Com liminar na Justiça, Metrô remarca pregão para terceirizar serviços de manutenção

Companhia quer contratar empresa para fornecer mão de obra de apoio nos pátios Jabaquara, Tamanduateí e Itaquera, mas sindicato dos metroviários tenta barrar licitação

Pátio Tamanduateí (Jean Carlos)
Pátio Tamanduateí (Jean Carlos)

O Metrô de São Paulo está em um novo embate com o Sindicato dos Metroviário por mais um projeto de terceirização de mão obra lançado pela companhia estadual.

Após ter repassado funções secundárias em estações a uma empresa, o Metrô agora lançou dois pregões eletrônicos que visam a contratação de fornecedores de mão de obra para tarefas nos pátios de manutenção Jabaquara, Tamanduateí e Itaquera.

Eles são responsáveis por cuidar dos trens das linhas 1-Azul, 2-Verde e 3-Vermelha, as mais antigas da empresa. Divididos em dois lotes (Jabaquara e Tamanduateí no lote 1 e Itaquera no lote 2), os pregões tem um valor de contratação estimado em pouco de mais de R$ 20 milhões.

Receba notícias quentes sobre mobilidade sobre trilhos em seu WhatsApp! Clique no link e siga o Canal do MetrôCPTM.

O aviso de licitação foi publicado em 31 de outubro com pregões previstos para 18 e 19 de novembro, mas uma ação do sindicato barrou a realização dos leilões. O Metrô, contudo, conseguiu uma liminar na Justiça e remarcou os pregões para 10 e 11 de dezembro.

Pátio Itaquera do Metrô (CMSP)

O sindicato da categoria alega que a companhia, em vez de realizar concurso público para repor o quadro de funcionários, tem apelado para a terceirização, no que ele chama de “falsa solução”.

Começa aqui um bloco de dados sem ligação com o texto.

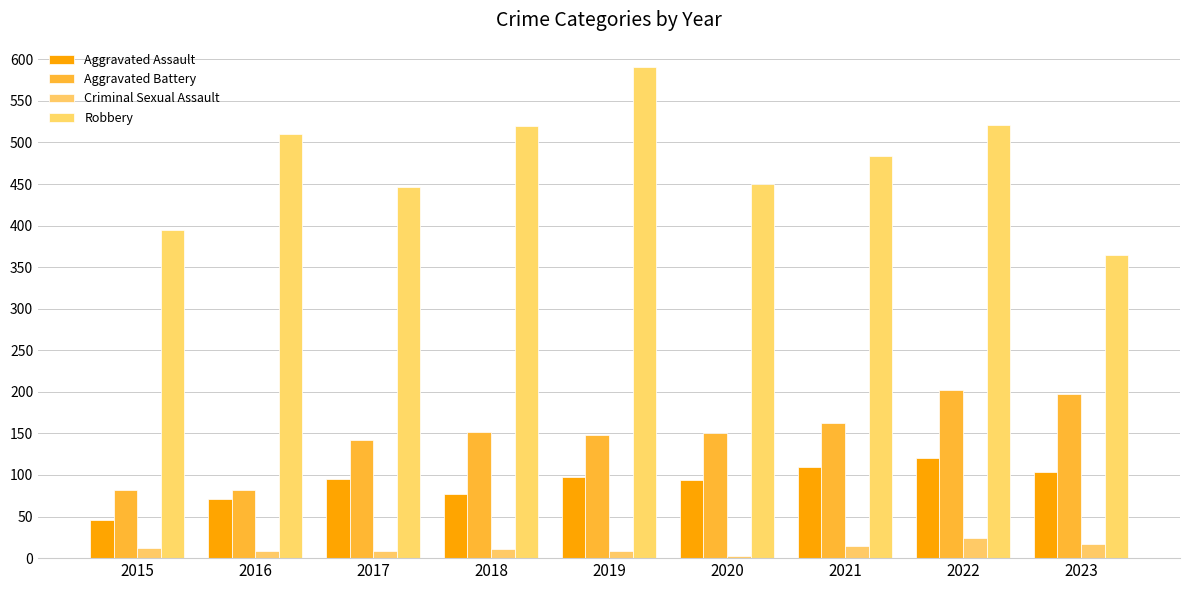

What value does the Aggravated Battery series have at 2020, to the nearest 5?

150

“No POT [Pátio Oratório da Linha 15-Prata], quarteirizam parte do serviço através de uma contratada da Alstom. O pior é que isso se dá através de um acordo espúrio que anistia uma dívida milionária da Alstom com o Metrô”, diz texto publicado pela entidade.

A Alstom, parte do consórcio CEML, recentemente acertou com o Ministério Público e o Metrô o fim de várias disputas judiciais causadas por problemas na implantaçao do monotrilho na zona leste mediante o pagamento de uma multa de R$ 41,2 milhões.

Em nota ao site, o Metrô afirmou que o serviço a ser contratado envolve atividades como limpeza e auxílio na desmontagem de peças, liberando os oficiais de manutenção para executar tarefas de maior complexidade.

Veja íntegra da resposta

“O Metrô esclarece que, após decisão judicial, foi autorizado a realizar os pregões eletrônicos para contratação de mão de obra de apoio à manutenção, sem que isso implique, neste momento, na assinatura dos contratos. A medida visa garantir a continuidade do processo licitatório dentro da legalidade.
A iniciativa está alinhada às diretrizes da Companhia para aperfeiçoar seus procedimentos, ampliando o quadro de apoio às atividades de manutenção em tarefas como limpeza e auxílio na desmontagem de peças. Isso permitirá que os oficiais de manutenção concentrem seus esforços em serviços de maior complexidade, aumentando a eficiência operacional.
Importante destacar que essa contratação foi projetada em diálogo com o Sindicato dos Metroviários, reconhecendo os benefícios para as equipes e para a qualidade dos serviços prestados. A opção pelo pregão eletrônico segue a legislação vigente e busca atender às necessidades imediatas da operação, sem prejuízo das políticas de concurso público, que continuam sendo parte da estratégia da empresa para funções permanentes.”